═════ Excerpted data ═════

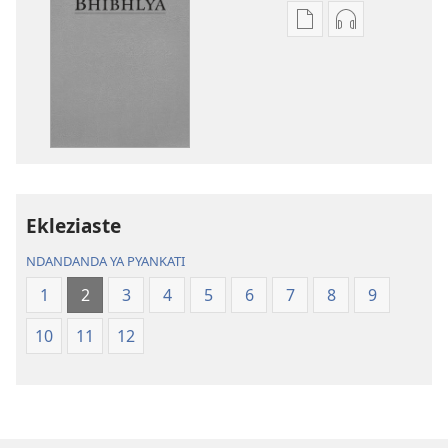
Njira
Njira
toera
toera
kubhaxari
kukopyari
Bhibhlya
Audhyo
ya
yakugravarw
Dziko
Bhibhlya
Ipswa
ya
(2022)
Dziko
Ipswa
Ekleziaste
(2022)
NDANDANDA YA PYANKATI
1
2
3
4
5
6
7
8
9
10
11
12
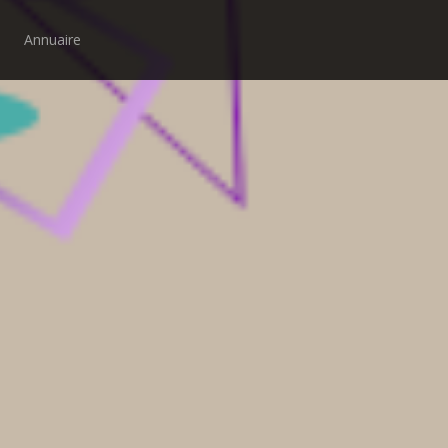
Annuaire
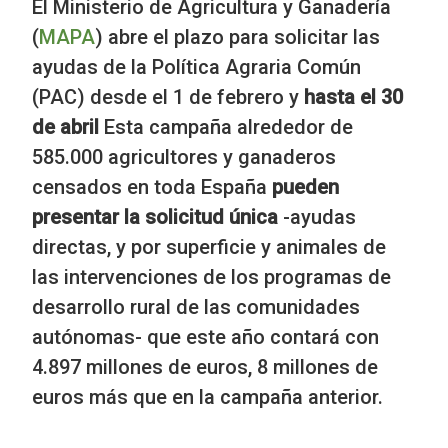
El Ministerio de Agricultura y Ganadería
(
MAPA
) abre el plazo para solicitar las
ayudas de la Política Agraria Común
(PAC) desde el 1 de febrero y
hasta el 30
de abril
Esta campaña alrededor de
585.000 agricultores y ganaderos
censados en toda España
pueden
presentar la solicitud única
-ayudas
directas, y por superficie y animales de
las intervenciones de los programas de
desarrollo rural de las comunidades
autónomas- que este año contará con
4.897 millones de euros, 8 millones de
euros más que en la campaña anterior.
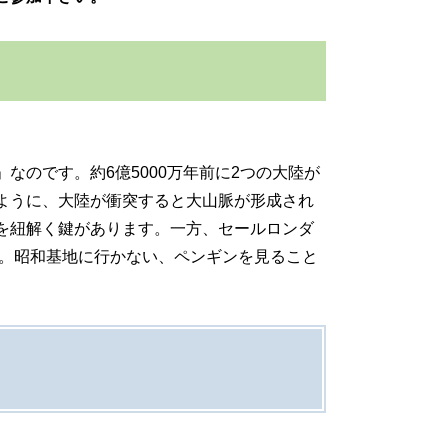
のです。約6億5000万年前に2つの大陸が
ように、大陸が衝突すると大山脈が形成され
を紐解く鍵があります。一方、セールロンダ
ん。昭和基地に行かない、ペンギンを見ること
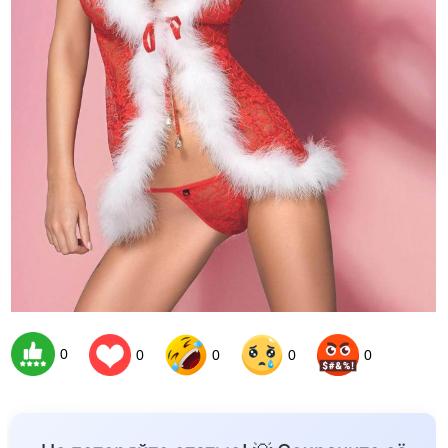
0
0
0
0
0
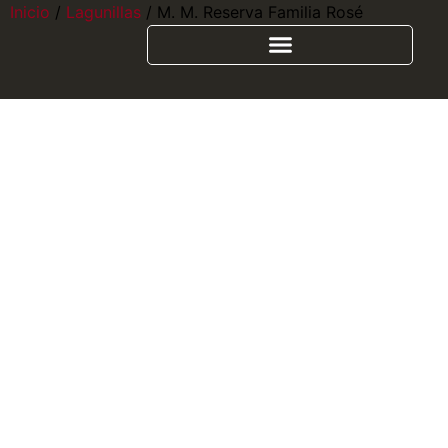
Inicio
/
Lagunillas
/ M. M. Reserva Familia Rosé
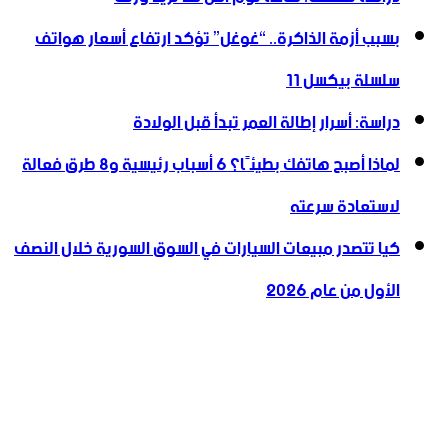
بسبب أزمة الذاكرة.. “غوغل” تؤكد ارتفاع أسعار هواتف
سلسلة بيكسل 11
دراسة: أسرار إطالة العمر تبدأ قبل الولادة
لماذا أصبح هاتفك بطيئًا؟ 6 أسباب رئيسية و8 طرق فعالة
لاستعادة سرعته
كيا تتصدر مبيعات السيارات في السوق السورية خلال النصف
الأول من عام 2026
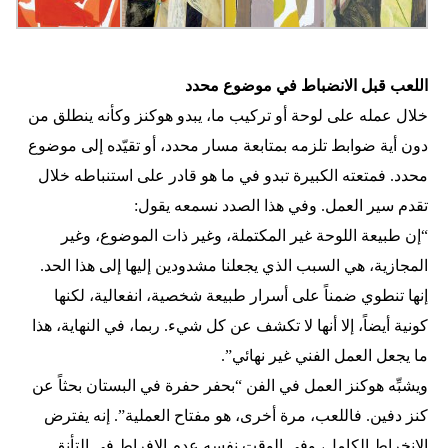
اللعب قبل الانضباط في موضوع محدد
خلال عمله على لوحة أو تركيب ما، يبدو هوكنز وكأنه ينطلق من
دون أية ضوابط تلزمه بمتابعة مسار محدد، أو تقيّده إلى موضوع
محدد. فمتعته الكبيرة تبدو في ما هو قادر على استنباطه خلال
تقدم سير العمل. وفي هذا الصدد نسمعه يقول:
“إن طبيعة اللوحة غير المكتملة، وغير ذات الموضوع، وغير
المجازية، هي السبب الذي يجعلنا مشدودين إليها إلى هذا الحد.
إنها تنطوي ضمناً على أسرار طبيعة شخصية، انفعالية، لكنها
كونية أيضاً، إلا أنها لا تكشف عن كل شيء. ربما، في النهاية، هذا
ما يجعل العمل الفني غير نهائي”.
ويشبِّه هوكنز العمل في الفن “بحفر حفرة في البستان بحثاً عن
كنز دفين. فاللعب، مرة أخرى، هو مفتاح العملية”. إنه يفترض
الانخراط الكامل، وفي الوقت نفسه عدم الإفراط في التأنق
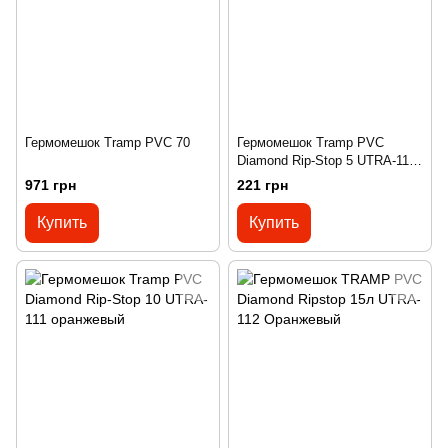
Гермомешок Tramp PVC 70
Гермомешок Tramp PVC
Diamond Rip-Stop 5 UTRA-110
Оранжевый
971 грн
221 грн
Купить
Купить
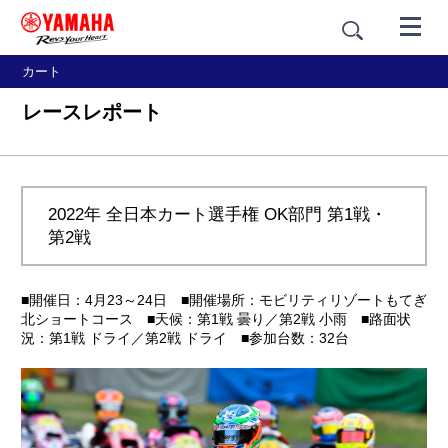
カート
レースレポート
2022年 全日本カート選手権 OK部門 第1戦・
第2戦
■開催日：4月23～24日 ■開催場所：モビリティリゾートもてぎ
北ショートコース ■天候：第1戦 曇り／第2戦 小雨 ■路面状
況：第1戦 ドライ／第2戦 ドライ ■参加台数：32台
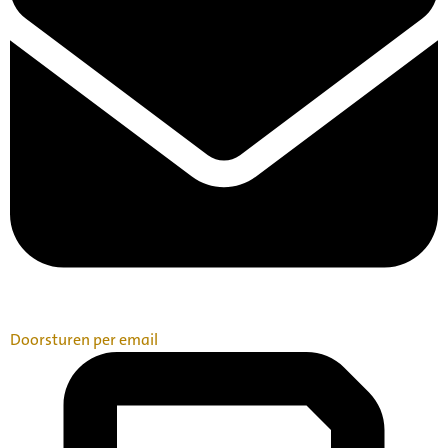
Doorsturen per email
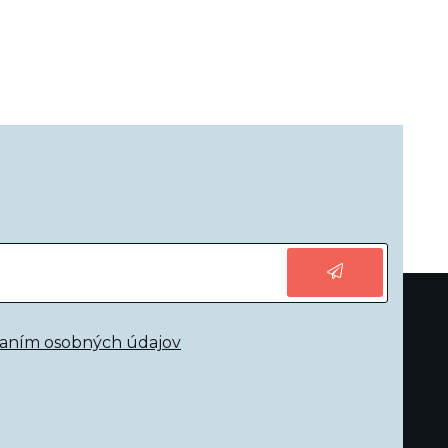
vaním osobných údajov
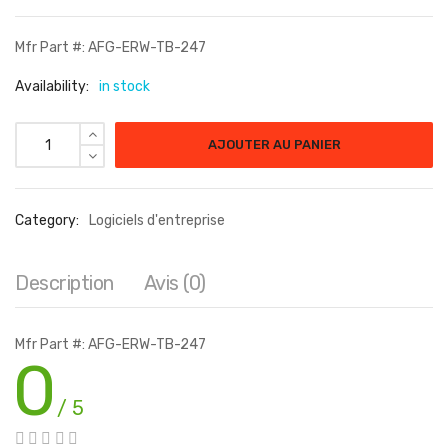
Mfr Part #: AFG-ERW-TB-247
Availability:
in stock
quantité de ERW IBM DATASTAGE FWD ENGINEER CNNCTR ON-
AJOUTER AU PANIER
Category:
Logiciels d'entreprise
Description
Avis (0)
Mfr Part #: AFG-ERW-TB-247
0
/ 5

═════

• Task objective: Reproduce the lines of the records from the line containing "のです。約6億5000万年前に2つの大陸が" through the line containing "Reserva Familia Rosé", with both of those lines included. Leave the pictures out.

• Solution for this exercise:
のです。約6億5000万年前に2つの大陸が
ように、大陸が衝突すると大山脈が形成され
を紐解く鍵があります。一方、セールロンダ
ん。昭和基地に行かない、ペンギンを見ること
0
0
0
0
0
Inicio
/
Lagunillas
/ M. M. Reserva Familia Rosé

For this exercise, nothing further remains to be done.